What else is the man in “Think” doing when he falls on his knees and puts his hands together? What is the Granola Cruncher doing as the psychopath moves on top of her? What is the boy in “Forever Overhead” doing just before he dives? It’s true that this is prayer unmoored, without its usual object, God, but it is still focused, self-forgetful, and moving in an outward direction toward the unfathomable (which the mystic will argue
is
God). It is the L word, at work in the world. Wallace understood better than most that for the secular among us, art has become our best last hope of undergoing this experience.
“Church Not Made with Hands” is a gift of this kind. It is
about
extreme focus and it
requires
extreme focus. In its climactic scene, a priest kneels praying in front of a picture of himself praying, which feels like the ultimate DFW image, as DeLillo’s most-photographed barn holds within it something of the essential DeLillo. “Church Not Made with Hands” is my favorite gift in a book laden with them. I think that must be why I’m loathe to take it apart as I have the others. More than any other story in
Brief Interviews
it seals its doors tightly and the joy for each reader will come in finding the keys that fit the locks—and who’s to say your keys you will be the same as mine? Still, here are a few of mine, in case you feel like picking them up.
Giorgio de Chirico painted what he called “metaphysical town squares.” They are full of exquisite renderings of shadow.
The intense colors of a Soutine. In fact, colors generally. Count them.
In volume five of
A la recherché du temps perdu
, the novelist Bergotte dies while standing in a gallery, looking at Vermeer’s
View of Delft.
These are his last words: “That’s how I ought to have written, my last books are too dry, I ought to have gone over them with a few layers of color, made my language precious in itself.”
Just before a partial eclipse, the wind rises. And another thing happens, too: shadow bands (also known as flying shadows) appear, making the ground look like the bottom of a swimming pool.
Solar eclipse. The Nazca Lines in Peru. “Eye in the sky.”
“The screen breaths mint”? A confessional box. A priest chewing gum.
From the
OED:
Prone
a. ORIGIN. French prône, the grating or railing separating the chancel of a church from the nave, where notices were given and addresses delivered.
b. Ecclesiastical history. An exhortation or homily delivered in church. Also, prayers, exhortations, etc., attached to a sermon.
c. Adjective & adverb. Directed or sloping downward. Also loosely, descending steeply or vertically, headlong.
d. Facing downward; bending forward and downward; lying face downward or on the belly; spec. (of the hand or forelimb) with the palm downwards or backwards and the radius and ulna crossed.

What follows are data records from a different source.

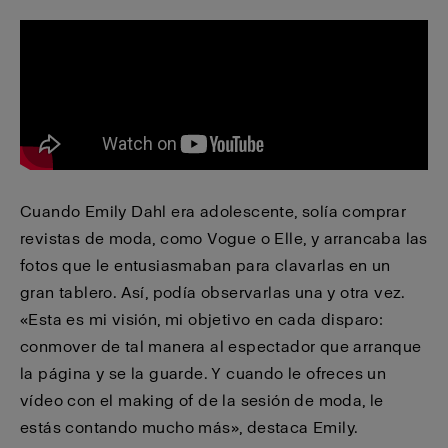
Cuando Emily Dahl era adolescente, solía comprar
revistas de moda, como Vogue o Elle, y arrancaba las
fotos que le entusiasmaban para clavarlas en un
gran tablero. Así, podía observarlas una y otra vez.
«Esta es mi visión, mi objetivo en cada disparo:
conmover de tal manera al espectador que arranque
la página y se la guarde. Y cuando le ofreces un
vídeo con el making of de la sesión de moda, le
estás contando mucho más», destaca Emily.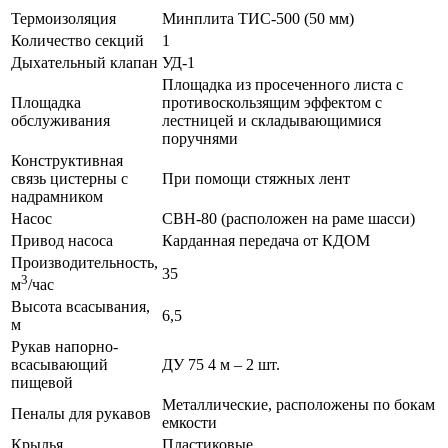
Термоизоляция
Минплита ТИС-500 (50 мм)
Количество секций
1
Дыхательный клапан
УД-1
Площадка из просеченного листа с
Площадка
противоскользящим эффектом с
обслуживания
лестницей и складывающимися
поручнями
Конструктивная
связь цистерны с
При помощи стяжных лент
надрамником
Насос
СВН-80 (расположен на раме шасси)
Привод насоса
Карданная передача от КДОМ
Производительность,
35
3
м
/час
Высота всасывания,
6,5
м
Рукав напорно-
всасывающий
ДУ 75 4 м – 2 шт.
пищевой
Металлические, расположены по бокам
Пеналы для рукавов
емкости
Крылья
Пластиковые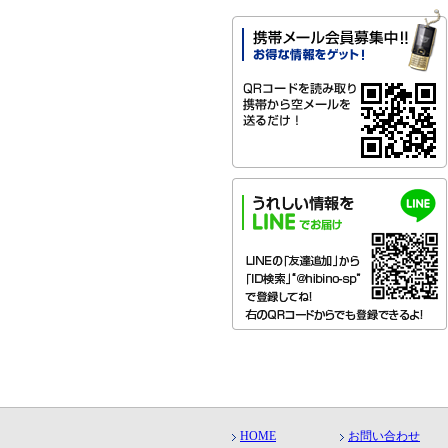
HOME
お問い合わせ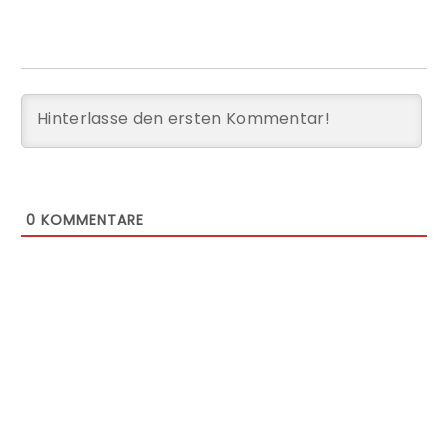
0
KOMMENTARE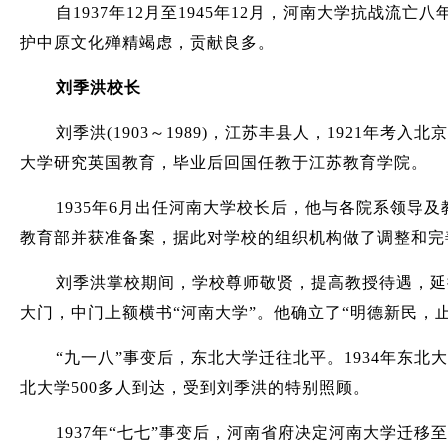
自1937年12月至1945年12月，河南大学抗
护中原文化殚精竭虑，贡献良多。
刘季洪校长
刘季洪(1903～1989)，江苏丰县人，1921
大学研究英国教育，毕业后回国任教于江苏教育学院。
1935年6月出任河南大学校长后，他与各院系领导
教育部并获准备案，据此对学校的组织机构做了调整和完
刘季洪掌校期间，学校尊师敬贤，提高教授待遇，延
大门，中门上额横书“河南大学”。他确立了“明德新民
“九一八”事变后，东北大学迁往北平。1934年东
北大学500多人到达，受到刘季洪的特别照顾。
1937年“七七”事变后，河南省府决定河南大学迁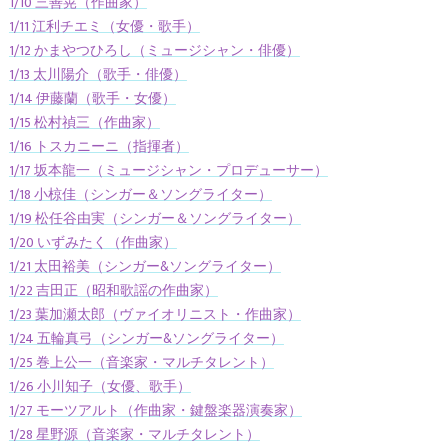
1/10 三善晃（作曲家）
1/11 江利チエミ（女優・歌手）
1/12 かまやつひろし（ミュージシャン・俳優）
1/13 太川陽介（歌手・俳優）
1/14 伊藤蘭（歌手・女優）
1/15 松村禎三（作曲家）
1/16 トスカニーニ（指揮者）
1/17 坂本龍一（ミュージシャン・プロデューサー）
1/18 小椋佳（シンガー＆ソングライター）
1/19 松任谷由実（シンガー＆ソングライター）
1/20 いずみたく（作曲家）
1/21 太田裕美（シンガー&ソングライター）
1/22 吉田正（昭和歌謡の作曲家）
1/23 葉加瀬太郎（ヴァイオリニスト・作曲家）
1/24 五輪真弓（シンガー&ソングライター）
1/25 巻上公一（音楽家・マルチタレント）
1/26 小川知子（女優、歌手）
1/27 モーツアルト（作曲家・鍵盤楽器演奏家）
1/28 星野源（音楽家・マルチタレント）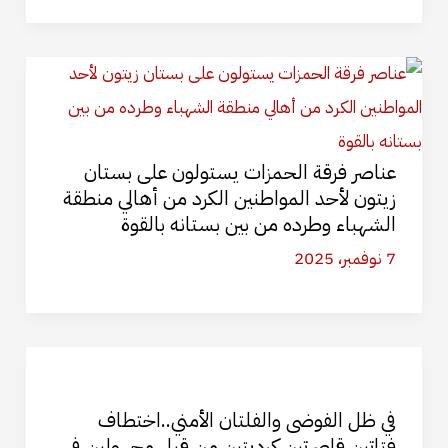
عناصر فرقة الحمزات يستولون على بستان
زيتون لأحد المواطنين الكرد من أهالي منطقة
الشهباء وطرده من بين بستانه بالقوة
7 نوفمبر، 2025
في ظل الفوضى والفلتان الأمني..اختطاف
فتاتين قاصرتين كرديتين من قبل مجهولين في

Later also loosely, lying flat.
From the
OED:
Apse, Apsis
Astronomy: Either of the two points in the elliptical orbit of a planet or other body at which it is respectively nearest to and furthest from the primary about which it revolves. Architecture. A large semicircular or polygonal structure, often roofed with a semi-dome, situated esp. at the end of the choir, nave, or an aisle of a church.
A song by The Waterboys
C. S. Lewis.
Shadowlands
A Grief Observed
. Death
Acts 17:24:
God dwelleth not in temples made with hands.
Acts 7:48:
Howbeit the most High dwelleth not in temples made with hands?